Il est aussi recommandé d’accélérer l’indispensable transition énergétique, mettre en place de la révolution numérique et faciliter les échanges à travers la réduction des coûts de transaction des échanges internationaux afin de renforcer la compétitivité et réduire les prix pour les consommateurs outre le soutien du secteur touristique dans sa transformation.
Par ailleurs, pour moderniser la gouvernance des politiques économiques, il est proposé “de garantir une plus grande cohérence des politiques économiques à travers de nouvelles formes de gouvernance économique. Le Conseil économique national”.

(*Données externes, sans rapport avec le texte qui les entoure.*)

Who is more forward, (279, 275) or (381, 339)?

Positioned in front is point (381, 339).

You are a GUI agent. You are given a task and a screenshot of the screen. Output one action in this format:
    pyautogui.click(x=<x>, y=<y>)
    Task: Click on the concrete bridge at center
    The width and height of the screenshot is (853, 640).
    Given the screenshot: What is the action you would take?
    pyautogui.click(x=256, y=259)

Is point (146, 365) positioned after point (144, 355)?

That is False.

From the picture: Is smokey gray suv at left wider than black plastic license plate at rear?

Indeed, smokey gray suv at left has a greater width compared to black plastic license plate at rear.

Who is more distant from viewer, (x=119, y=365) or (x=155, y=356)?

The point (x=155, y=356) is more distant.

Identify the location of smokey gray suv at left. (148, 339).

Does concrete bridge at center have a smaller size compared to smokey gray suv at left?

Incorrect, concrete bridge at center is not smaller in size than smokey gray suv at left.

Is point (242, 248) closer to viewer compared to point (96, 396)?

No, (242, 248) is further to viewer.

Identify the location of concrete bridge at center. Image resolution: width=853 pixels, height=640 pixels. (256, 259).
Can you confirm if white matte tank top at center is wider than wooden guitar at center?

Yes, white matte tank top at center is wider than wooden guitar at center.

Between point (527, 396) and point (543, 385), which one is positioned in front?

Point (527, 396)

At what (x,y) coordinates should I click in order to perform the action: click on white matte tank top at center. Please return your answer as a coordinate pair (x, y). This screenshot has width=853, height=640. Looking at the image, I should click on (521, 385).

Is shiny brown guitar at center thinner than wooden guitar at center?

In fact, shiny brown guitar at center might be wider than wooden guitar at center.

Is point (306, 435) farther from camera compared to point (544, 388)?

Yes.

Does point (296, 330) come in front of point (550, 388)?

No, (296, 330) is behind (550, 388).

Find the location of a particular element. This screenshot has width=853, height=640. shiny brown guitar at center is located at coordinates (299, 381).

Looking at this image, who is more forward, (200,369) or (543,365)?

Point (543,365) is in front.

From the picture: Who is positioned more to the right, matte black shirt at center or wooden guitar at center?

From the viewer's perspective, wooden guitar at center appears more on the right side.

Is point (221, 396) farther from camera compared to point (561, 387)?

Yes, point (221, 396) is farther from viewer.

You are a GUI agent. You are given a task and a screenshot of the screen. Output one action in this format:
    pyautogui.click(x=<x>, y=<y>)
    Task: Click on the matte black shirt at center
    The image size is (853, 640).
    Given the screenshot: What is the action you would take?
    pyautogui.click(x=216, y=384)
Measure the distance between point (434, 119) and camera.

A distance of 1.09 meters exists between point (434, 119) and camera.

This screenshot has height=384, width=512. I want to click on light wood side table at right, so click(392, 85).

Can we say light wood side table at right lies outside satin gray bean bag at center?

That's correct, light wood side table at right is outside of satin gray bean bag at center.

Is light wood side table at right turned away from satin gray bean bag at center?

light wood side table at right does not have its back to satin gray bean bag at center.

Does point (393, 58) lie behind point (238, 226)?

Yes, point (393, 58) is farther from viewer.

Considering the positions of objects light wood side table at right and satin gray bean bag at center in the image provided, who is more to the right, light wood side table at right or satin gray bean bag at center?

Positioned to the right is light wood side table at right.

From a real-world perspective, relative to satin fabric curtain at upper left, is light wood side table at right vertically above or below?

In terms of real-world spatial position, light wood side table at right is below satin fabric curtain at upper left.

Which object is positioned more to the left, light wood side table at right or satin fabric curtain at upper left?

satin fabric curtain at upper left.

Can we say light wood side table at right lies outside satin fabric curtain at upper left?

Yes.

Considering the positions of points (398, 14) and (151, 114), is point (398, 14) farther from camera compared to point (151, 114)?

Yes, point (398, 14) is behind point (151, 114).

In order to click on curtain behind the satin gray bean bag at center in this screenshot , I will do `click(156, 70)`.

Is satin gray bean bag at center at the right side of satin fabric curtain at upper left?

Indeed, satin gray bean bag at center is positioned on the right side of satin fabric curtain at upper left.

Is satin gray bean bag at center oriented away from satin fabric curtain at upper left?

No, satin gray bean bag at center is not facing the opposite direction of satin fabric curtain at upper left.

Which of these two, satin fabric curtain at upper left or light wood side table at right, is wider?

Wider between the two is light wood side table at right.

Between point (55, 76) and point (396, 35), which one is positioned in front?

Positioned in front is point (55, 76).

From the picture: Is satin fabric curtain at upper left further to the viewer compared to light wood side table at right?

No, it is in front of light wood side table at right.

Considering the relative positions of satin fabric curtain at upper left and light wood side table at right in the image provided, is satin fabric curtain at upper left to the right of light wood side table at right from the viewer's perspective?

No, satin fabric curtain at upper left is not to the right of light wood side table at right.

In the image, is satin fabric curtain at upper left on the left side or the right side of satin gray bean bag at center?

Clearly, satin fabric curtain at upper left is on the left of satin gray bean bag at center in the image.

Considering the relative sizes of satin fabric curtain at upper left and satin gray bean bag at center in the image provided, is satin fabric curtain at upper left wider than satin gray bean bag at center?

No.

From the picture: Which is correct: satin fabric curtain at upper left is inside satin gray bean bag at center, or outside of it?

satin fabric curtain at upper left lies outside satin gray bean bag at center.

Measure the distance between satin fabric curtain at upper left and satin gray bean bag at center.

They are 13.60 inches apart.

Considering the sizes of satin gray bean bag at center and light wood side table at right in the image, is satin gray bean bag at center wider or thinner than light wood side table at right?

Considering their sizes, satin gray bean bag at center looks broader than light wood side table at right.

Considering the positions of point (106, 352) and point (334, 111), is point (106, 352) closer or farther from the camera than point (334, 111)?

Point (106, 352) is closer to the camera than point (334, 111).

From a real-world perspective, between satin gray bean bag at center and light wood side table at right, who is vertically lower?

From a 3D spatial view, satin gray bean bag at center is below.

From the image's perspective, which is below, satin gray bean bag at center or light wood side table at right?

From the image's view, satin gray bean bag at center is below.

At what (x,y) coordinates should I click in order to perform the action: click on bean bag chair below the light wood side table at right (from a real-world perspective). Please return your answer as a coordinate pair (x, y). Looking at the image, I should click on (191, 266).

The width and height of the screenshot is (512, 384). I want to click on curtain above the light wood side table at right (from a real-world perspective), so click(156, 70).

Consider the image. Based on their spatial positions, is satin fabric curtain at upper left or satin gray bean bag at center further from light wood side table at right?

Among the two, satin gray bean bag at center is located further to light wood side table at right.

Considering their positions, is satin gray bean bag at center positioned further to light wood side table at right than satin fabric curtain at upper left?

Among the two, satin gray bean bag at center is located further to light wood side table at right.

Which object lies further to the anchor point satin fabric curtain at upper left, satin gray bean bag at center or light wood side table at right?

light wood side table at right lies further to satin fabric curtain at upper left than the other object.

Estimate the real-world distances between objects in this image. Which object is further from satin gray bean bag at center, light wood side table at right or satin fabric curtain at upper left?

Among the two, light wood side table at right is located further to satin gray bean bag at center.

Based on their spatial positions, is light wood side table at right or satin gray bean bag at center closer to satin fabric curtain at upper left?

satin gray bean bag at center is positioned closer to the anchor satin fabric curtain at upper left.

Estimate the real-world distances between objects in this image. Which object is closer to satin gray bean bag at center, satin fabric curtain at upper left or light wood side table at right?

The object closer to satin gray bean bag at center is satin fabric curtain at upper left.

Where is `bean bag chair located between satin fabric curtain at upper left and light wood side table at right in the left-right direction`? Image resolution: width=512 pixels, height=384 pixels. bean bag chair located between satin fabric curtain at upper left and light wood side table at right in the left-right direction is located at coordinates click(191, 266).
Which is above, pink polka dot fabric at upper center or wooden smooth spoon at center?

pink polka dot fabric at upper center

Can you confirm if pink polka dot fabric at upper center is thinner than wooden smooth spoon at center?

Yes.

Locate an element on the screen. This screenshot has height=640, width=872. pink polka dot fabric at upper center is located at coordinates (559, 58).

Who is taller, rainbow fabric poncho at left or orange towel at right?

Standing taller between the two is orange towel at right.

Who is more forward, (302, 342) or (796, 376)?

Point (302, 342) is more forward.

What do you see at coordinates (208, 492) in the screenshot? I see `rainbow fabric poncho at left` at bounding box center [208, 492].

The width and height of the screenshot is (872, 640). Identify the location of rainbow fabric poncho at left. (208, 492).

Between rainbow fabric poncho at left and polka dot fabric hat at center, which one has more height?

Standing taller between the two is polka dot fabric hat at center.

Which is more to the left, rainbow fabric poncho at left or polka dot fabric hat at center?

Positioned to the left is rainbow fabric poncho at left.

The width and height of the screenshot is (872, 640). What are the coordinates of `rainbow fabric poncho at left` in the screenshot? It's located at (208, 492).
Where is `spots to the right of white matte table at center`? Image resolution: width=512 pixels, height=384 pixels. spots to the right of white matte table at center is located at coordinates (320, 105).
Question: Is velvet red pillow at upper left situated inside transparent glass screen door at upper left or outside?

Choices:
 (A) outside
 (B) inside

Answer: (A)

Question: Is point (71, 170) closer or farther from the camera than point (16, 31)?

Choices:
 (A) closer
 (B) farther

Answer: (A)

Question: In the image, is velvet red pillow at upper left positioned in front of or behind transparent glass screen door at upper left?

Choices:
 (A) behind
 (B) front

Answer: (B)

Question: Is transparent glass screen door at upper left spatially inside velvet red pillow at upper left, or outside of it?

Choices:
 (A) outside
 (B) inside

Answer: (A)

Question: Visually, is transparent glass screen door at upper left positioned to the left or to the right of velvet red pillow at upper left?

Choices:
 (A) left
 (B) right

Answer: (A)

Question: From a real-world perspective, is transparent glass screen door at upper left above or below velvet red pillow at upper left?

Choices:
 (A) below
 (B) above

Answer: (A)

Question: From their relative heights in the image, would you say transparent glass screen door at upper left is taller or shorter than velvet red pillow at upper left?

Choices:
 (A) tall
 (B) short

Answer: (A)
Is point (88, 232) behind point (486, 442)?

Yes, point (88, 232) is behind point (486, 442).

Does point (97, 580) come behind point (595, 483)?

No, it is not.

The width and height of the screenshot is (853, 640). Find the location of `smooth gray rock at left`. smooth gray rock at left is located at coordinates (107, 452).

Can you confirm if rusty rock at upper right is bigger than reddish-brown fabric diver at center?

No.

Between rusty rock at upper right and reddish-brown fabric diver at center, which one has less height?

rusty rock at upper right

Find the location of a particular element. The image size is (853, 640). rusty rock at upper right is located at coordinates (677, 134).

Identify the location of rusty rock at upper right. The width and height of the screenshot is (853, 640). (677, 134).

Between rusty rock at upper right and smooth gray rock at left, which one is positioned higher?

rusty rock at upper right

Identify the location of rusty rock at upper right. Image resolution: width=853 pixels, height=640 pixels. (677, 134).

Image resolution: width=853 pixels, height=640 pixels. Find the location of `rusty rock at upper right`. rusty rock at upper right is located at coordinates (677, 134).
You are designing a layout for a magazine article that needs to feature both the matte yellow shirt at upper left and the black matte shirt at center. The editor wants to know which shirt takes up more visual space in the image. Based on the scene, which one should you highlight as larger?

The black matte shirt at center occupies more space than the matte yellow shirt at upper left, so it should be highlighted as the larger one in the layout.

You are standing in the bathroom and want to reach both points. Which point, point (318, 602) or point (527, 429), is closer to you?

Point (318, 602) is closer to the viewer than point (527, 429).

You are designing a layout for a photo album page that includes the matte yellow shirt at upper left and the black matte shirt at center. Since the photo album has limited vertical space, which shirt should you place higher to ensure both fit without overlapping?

Il s’agit également de limiter les délais de paiement en vue de pérenniser les entreprises et de les aider à se développer, de mettre en place un nouvel organe stratégique pour l’aide à la décision dans le domaine économique, la création d’une agence de gestion de la dette publique et une agence de supervision du secteur bancaire ainsi que la création d’une agence autonome et indépendante d’évaluation des politiques publiques.
Dans le volet social, l’initiative ECON4 Tunisie souligne la nécessité de garantir une école tunisienne équitable, efficace et de qualité, une école de l’espoir, et d’accélérer la réforme du système de retraite en Tunisie.